Weekly Pending Setups Report | New Setups GDX, Natural Gas

If you missed it, we provided an introductory video that summarizes the Trader Membership and its strategy.

We have two new setups this week.

New Setups

  • VanEck Gold Miners ETF (GDX)
  • Natural Gas Future (NG1)

Asset Classes

Equities

  • Merck & Co. Inc. (MRK): Pending → Active (turned active 8/11)
  • Walt Disney Co. (DIS): Pending→ Active (turned active 8/10)
  • Walmart Inc. (WMT): Pending

Equity ETFs

  • VanEck Gold Miners ETF (GDX): New Setup
  • Health Sector Select SPDR ETF (XLV): Pending

Commodities and Cryptocurrencies

  • Natural Gas Future: New Setup
  • Bitcoin: Pending

Equities

Short: Walmart Inc (WMT)

-Bearish divergence as price made higher high in August and RSI lower high compared to mid-June levels.

-WMT has moved higher of late, but the bearish divergence has been extending, so this setup remains pending.

-A close below the upward trendline from the end of May and the 20-DMA would prompt the short trade.

-Targets align with key horizontal support levels, with target 1 near the 50-DMA and longer-term upward support line. Target 3 would need to see a sustained reversal lower in prices in order for it to be met.

-Since March, WMT price action has been positive, but a break of trendline could change the recent bullish structure.

-Potential stop loss slightly above YTD highs, to allow for some leeway for retest before closing position.

Equity ETFs

New Setup: VanEck Gold Miners ETF (GDX)

-Bullish divergence setup with lower low made in August and RSI higher low compared to June levels.

-A break above the short-term trendline extending from mid-July would provide the buy signal.

-Target 1 aligns with key horizontal resistance, and would see GDX break back above the 50 and 200-MAs. Target 2 also is consistent with horizontal resistance, while target 3 would see price hit the YTD high.

-Macro Catalyst: A reversal lower in Treasury yields or the US Dollar could prompt miner equities to reverse higher from here.

-Potential stop loss is placed at the top of the unfilled gap from March.

Short: Health Sector Select SPDR ETF (XLV)

-Bearish divergence setup as price made higher high and RSI lower high in July compared to April levels.

-A break below the trendline extending from the end of May would provide the sell signal.

-The move below that trendline would also see the sector fall beneath the 50 and 200-DMAs.

-Targets align with key horizontal resistance levels, with target 3 needing price to sustain a continued reversal lower in order for it to be met.

-Macro Catalyst: XLV recently bounced off its 50-DMA, but a continued rotation into cyclicals (Financials, Energy, Materials) could come at the expense of Health Care if economic data were to outperform.

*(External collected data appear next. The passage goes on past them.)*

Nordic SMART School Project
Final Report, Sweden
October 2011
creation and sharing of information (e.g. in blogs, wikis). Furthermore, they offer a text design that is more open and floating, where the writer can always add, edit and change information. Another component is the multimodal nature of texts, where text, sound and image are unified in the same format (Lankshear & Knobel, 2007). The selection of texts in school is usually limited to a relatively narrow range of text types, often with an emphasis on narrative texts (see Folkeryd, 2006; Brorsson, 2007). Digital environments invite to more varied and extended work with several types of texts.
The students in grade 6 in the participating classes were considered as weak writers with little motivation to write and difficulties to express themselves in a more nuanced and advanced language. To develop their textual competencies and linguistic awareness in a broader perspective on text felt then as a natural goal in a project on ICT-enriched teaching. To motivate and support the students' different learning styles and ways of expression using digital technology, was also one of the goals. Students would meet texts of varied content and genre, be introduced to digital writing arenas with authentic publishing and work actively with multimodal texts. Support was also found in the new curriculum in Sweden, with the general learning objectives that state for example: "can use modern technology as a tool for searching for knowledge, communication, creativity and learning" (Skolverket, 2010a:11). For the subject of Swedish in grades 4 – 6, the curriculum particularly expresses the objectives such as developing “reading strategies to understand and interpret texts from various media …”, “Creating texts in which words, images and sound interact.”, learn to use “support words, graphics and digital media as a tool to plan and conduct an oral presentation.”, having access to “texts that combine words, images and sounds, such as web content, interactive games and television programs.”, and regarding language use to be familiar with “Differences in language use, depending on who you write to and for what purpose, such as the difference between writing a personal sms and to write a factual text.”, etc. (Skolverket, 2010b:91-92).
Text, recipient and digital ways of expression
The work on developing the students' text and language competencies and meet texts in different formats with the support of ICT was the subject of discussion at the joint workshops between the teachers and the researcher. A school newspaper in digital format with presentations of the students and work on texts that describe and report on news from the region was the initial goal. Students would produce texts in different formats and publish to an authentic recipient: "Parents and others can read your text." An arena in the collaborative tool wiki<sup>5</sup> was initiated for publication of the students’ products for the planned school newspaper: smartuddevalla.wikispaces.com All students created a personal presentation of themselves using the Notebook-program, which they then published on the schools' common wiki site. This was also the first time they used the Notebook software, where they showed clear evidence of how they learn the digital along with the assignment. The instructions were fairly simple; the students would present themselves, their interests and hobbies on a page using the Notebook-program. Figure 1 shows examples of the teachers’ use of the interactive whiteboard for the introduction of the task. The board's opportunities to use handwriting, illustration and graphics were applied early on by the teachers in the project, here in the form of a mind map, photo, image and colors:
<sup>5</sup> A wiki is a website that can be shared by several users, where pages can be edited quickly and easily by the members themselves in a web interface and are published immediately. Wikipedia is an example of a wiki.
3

-Stop loss is placed at the unfilled gap from December of 2022.

Commodities

New Setup: Short: Natural Gas Future

-Bearish divergence setup with price making higher high in August and RSI higher low compared to June levels.

-The setup would be triggered with the upward trendline from April, which has had multiple touches over the past few months.

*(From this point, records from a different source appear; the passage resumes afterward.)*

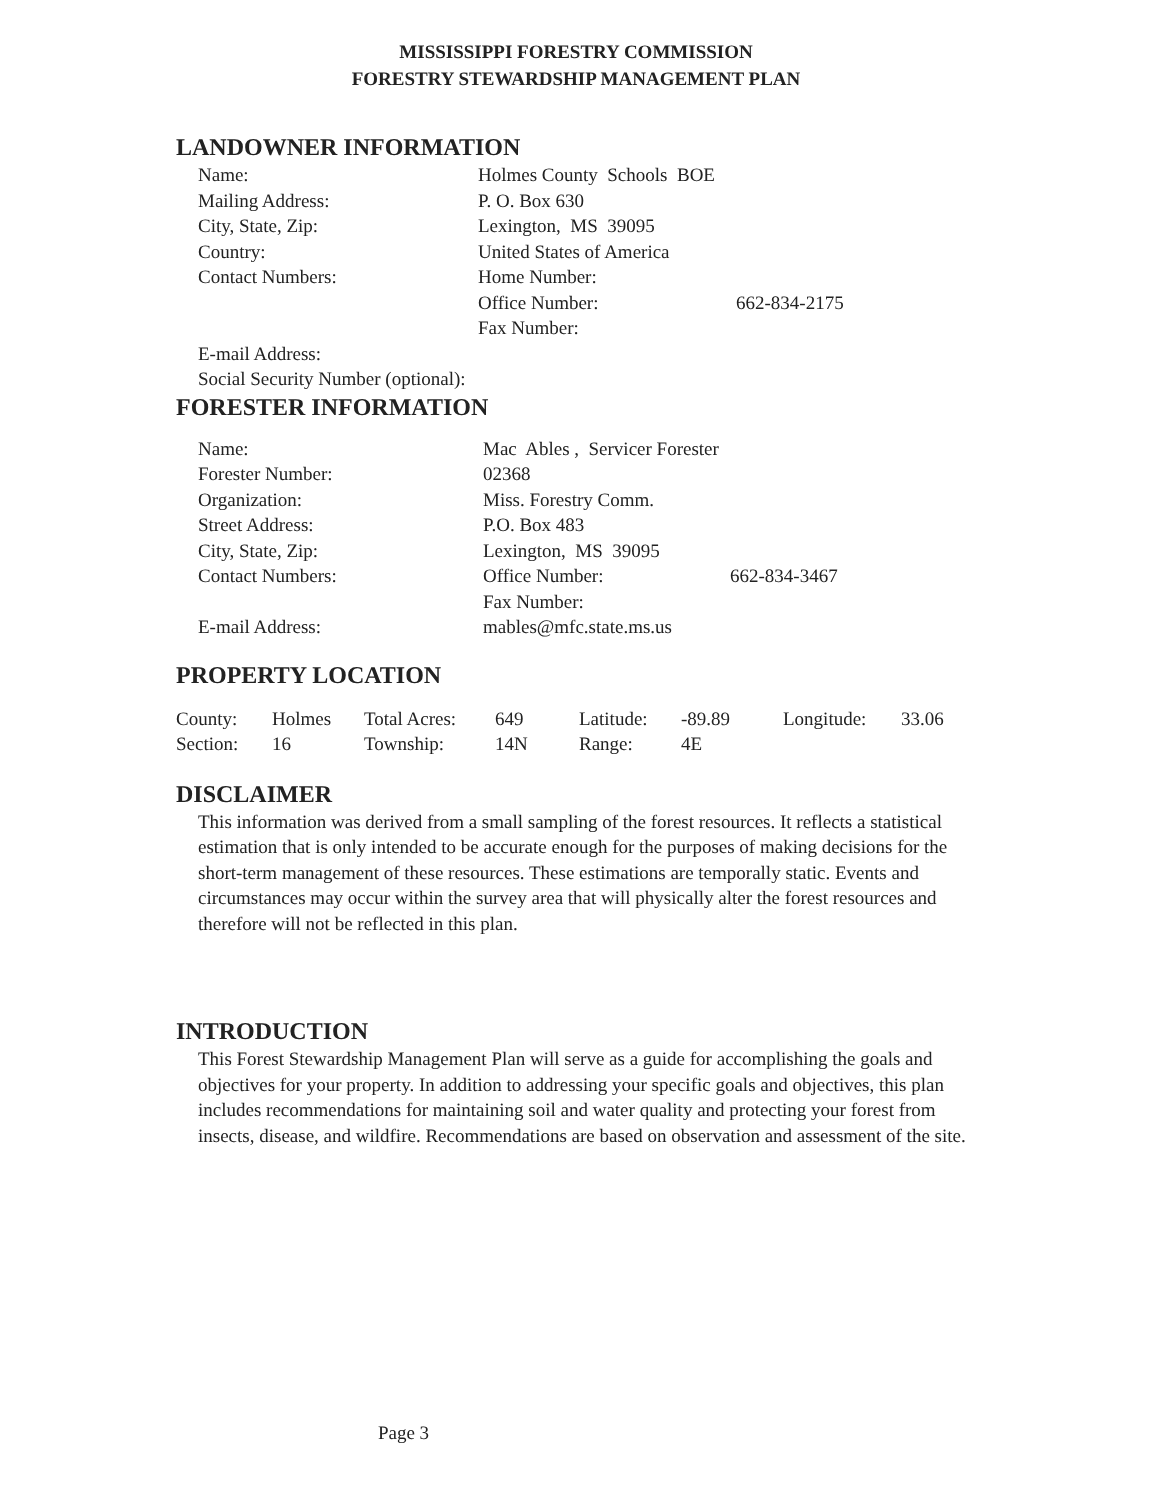MISSISSIPPI FORESTRY COMMISSION
FORESTRY STEWARDSHIP MANAGEMENT PLAN
LANDOWNER INFORMATION
| Name: | Holmes County Schools BOE | |
| Mailing Address: | P. O. Box 630 | |
| City, State, Zip: | Lexington, MS 39095 | |
| Country: | United States of America | |
| Contact Numbers: | Home Number: | |
| | Office Number: | 662-834-2175 |
| | Fax Number: | |
| E-mail Address: | | |
| Social Security Number (optional): | | |
FORESTER INFORMATION
| Name: | Mac Ables , Servicer Forester | |
| Forester Number: | 02368 | |
| Organization: | Miss. Forestry Comm. | |
| Street Address: | P.O. Box 483 | |
| City, State, Zip: | Lexington, MS 39095 | |
| Contact Numbers: | Office Number: | 662-834-3467 |
| | Fax Number: | |
| E-mail Address: | mables@mfc.state.ms.us | |
PROPERTY LOCATION
| County: | Holmes | Total Acres: | 649 | Latitude: | -89.89 | Longitude: | 33.06 |
| Section: | 16 | Township: | 14N | Range: | 4E | | |
DISCLAIMER
This information was derived from a small sampling of the forest resources. It reflects a statistical estimation that is only intended to be accurate enough for the purposes of making decisions for the short-term management of these resources. These estimations are temporally static. Events and circumstances may occur within the survey area that will physically alter the forest resources and therefore will not be reflected in this plan.
INTRODUCTION
This Forest Stewardship Management Plan will serve as a guide for accomplishing the goals and objectives for your property. In addition to addressing your specific goals and objectives, this plan includes recommendations for maintaining soil and water quality and protecting your forest from insects, disease, and wildfire. Recommendations are based on observation and assessment of the site.
Page 3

-Targets align with key horizontal levels, with target 3 needing a sustained reversal in prices to retest the lows.

-Macro Catalyst: Natural prices have surged due to supply concerns related to strikes in Australia. A resolution to the strikes would see prices revert lower.

-Potential stop loss is placed slightly above the YTD high.

Cryptocurrencies

Short: Bitcoin

-Bitcoin hit higher high in middle of July while RSI made lower high compared to end of June levels, causing a bearish divergence.

-Price fell below 30,000, and is now below the 50-DMA. A break below the trendline that exists from January in addition to horizontal support around ~28,000 will provide an objective sell signal.

-Targets 1 and 2 are tight given the bearish divergence is short at three weeks old, allowing for higher probability of targets being hit. Target 3 would need to see price re-enter a bear market.

-Despite all the bullish rhetoric surrounding potential ETF approvals, bitcoin has been unable to break decisively above 32,000, which is strong resistance.

-Macro Catalyst: A countertrend rally in the DXY could pressure Bitcoin given its negative correlation to the dollar, in addition to an overall risk-off environment if economic data were to come in weaker-than-expected.

-Potential stop loss is placed at horizontal resistance at the high from May 2022.